# MATERIAL PROVIDED start

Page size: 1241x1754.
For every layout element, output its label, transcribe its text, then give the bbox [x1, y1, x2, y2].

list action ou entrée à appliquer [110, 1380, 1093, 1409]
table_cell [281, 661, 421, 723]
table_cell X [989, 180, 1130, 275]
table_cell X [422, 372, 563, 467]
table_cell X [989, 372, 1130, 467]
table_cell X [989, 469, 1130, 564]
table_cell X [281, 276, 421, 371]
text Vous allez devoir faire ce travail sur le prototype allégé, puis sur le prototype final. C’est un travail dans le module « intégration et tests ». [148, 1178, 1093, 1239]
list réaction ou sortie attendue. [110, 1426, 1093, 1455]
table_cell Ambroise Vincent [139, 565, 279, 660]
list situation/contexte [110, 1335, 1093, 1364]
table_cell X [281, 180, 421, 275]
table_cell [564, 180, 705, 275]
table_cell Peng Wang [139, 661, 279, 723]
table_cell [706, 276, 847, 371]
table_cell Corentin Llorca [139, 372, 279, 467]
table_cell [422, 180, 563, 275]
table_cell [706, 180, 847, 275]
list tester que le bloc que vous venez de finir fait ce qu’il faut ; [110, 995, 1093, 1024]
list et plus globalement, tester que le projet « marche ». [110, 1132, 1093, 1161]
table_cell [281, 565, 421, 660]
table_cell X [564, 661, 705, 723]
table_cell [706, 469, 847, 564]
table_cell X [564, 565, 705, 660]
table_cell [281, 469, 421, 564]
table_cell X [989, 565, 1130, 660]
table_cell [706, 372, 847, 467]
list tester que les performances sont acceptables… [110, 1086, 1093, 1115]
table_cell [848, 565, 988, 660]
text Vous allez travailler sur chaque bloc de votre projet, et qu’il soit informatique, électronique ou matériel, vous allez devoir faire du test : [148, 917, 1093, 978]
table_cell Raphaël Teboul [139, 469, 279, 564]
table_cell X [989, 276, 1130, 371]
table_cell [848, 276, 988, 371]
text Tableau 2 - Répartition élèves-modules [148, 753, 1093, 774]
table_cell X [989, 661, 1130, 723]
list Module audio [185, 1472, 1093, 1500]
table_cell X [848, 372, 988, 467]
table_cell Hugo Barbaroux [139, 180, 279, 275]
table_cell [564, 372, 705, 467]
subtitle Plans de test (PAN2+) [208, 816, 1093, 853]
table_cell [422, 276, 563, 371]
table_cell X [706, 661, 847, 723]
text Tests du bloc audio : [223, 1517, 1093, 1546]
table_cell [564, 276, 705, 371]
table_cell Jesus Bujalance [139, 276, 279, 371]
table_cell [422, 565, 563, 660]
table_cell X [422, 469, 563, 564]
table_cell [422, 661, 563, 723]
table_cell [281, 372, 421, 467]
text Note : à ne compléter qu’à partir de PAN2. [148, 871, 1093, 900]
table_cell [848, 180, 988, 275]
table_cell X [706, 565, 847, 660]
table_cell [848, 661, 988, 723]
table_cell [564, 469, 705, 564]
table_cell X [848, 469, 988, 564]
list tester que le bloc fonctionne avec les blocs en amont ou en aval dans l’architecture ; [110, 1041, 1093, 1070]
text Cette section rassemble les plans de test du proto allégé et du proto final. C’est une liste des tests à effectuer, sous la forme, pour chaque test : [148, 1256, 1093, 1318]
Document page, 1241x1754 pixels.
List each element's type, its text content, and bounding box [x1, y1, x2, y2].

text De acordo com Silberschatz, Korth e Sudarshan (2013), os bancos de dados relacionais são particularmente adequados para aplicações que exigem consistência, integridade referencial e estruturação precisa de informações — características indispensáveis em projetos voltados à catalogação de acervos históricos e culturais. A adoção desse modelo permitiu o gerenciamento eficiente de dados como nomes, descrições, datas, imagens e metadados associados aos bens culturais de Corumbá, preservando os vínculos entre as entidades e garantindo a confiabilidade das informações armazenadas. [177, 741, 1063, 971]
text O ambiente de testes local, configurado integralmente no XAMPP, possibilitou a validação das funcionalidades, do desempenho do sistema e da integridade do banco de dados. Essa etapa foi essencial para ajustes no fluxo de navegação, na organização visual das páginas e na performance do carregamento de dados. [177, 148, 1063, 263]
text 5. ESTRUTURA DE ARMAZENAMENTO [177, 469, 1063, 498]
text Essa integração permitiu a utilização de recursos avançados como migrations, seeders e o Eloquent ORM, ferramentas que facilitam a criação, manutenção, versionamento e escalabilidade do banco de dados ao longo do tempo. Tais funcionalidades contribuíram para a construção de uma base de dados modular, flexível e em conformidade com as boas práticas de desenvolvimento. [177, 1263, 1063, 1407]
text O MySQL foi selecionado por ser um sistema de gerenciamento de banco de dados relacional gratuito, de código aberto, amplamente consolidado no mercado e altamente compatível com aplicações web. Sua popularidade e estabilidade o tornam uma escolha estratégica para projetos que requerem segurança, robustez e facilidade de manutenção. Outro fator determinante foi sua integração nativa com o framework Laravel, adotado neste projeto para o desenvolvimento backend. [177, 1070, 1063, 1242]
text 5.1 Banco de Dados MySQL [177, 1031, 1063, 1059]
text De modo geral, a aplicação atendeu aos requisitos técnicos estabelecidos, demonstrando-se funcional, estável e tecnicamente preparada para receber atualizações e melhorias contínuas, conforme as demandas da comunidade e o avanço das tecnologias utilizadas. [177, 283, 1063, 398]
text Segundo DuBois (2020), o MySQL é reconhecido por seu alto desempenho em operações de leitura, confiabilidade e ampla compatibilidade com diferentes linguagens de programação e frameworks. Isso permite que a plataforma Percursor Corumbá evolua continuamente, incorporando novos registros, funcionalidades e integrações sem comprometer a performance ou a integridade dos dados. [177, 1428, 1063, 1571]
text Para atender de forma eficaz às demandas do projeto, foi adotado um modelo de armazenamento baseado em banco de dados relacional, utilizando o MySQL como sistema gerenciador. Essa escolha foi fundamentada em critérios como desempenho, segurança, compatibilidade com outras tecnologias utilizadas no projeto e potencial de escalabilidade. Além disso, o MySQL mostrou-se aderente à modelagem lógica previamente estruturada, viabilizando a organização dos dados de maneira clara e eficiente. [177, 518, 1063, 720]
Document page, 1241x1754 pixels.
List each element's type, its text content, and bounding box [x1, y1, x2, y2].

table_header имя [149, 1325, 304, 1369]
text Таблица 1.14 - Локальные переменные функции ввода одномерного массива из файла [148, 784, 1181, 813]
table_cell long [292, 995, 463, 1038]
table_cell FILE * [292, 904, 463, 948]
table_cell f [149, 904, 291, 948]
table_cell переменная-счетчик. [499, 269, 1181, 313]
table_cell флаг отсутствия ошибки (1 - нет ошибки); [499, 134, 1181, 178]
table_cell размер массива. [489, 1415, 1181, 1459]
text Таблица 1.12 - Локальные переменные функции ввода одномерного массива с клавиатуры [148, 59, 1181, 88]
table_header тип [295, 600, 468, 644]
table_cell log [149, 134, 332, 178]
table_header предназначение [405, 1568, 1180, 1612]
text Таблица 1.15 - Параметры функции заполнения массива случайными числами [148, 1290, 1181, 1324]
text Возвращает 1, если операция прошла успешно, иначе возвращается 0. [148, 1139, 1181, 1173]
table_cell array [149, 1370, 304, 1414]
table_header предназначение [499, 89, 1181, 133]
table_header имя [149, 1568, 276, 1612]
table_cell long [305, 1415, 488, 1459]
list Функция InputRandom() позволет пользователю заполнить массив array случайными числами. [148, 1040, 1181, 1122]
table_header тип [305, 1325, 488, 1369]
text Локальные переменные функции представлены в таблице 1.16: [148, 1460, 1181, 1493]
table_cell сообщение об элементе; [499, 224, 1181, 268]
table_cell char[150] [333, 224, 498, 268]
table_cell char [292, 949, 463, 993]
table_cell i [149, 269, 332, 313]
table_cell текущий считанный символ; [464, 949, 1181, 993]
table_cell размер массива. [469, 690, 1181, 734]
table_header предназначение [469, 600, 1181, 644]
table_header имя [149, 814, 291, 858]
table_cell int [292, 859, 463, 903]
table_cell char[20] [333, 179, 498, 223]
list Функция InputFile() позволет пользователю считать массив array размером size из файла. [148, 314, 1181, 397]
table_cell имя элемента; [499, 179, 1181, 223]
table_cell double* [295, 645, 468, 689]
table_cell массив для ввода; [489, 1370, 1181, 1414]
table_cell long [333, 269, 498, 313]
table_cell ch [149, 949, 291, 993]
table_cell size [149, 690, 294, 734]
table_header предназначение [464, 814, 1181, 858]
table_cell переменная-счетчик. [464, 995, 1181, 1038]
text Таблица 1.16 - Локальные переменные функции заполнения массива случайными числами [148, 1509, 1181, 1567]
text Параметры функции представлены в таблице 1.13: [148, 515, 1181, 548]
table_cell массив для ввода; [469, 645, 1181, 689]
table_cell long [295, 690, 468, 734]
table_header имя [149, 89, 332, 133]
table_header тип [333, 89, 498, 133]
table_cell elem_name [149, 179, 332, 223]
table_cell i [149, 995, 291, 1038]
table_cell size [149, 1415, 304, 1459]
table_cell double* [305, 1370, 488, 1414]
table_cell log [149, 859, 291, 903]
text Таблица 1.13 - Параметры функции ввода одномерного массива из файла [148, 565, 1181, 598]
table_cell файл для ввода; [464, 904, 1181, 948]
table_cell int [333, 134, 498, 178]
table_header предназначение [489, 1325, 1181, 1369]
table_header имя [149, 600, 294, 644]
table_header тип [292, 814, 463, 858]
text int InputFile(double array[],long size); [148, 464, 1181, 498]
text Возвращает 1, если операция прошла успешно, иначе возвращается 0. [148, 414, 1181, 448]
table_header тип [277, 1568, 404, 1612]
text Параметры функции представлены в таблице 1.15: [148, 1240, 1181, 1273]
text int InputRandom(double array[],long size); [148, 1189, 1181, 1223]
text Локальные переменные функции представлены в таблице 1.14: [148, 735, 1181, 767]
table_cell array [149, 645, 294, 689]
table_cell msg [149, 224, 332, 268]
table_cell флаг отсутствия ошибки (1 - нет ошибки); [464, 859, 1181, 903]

# MATERIAL PROVIDED end

* [TASK INSTRUCTIONS]:
Copy out the items word for word, from their first line through the line that contains "For every layout".

* [EXERCISE RESPONSE]:
Page size: 1241x1754.
For every layout element, output its label, transcribe its text, then give the bbox [x1, y1, x2, y2].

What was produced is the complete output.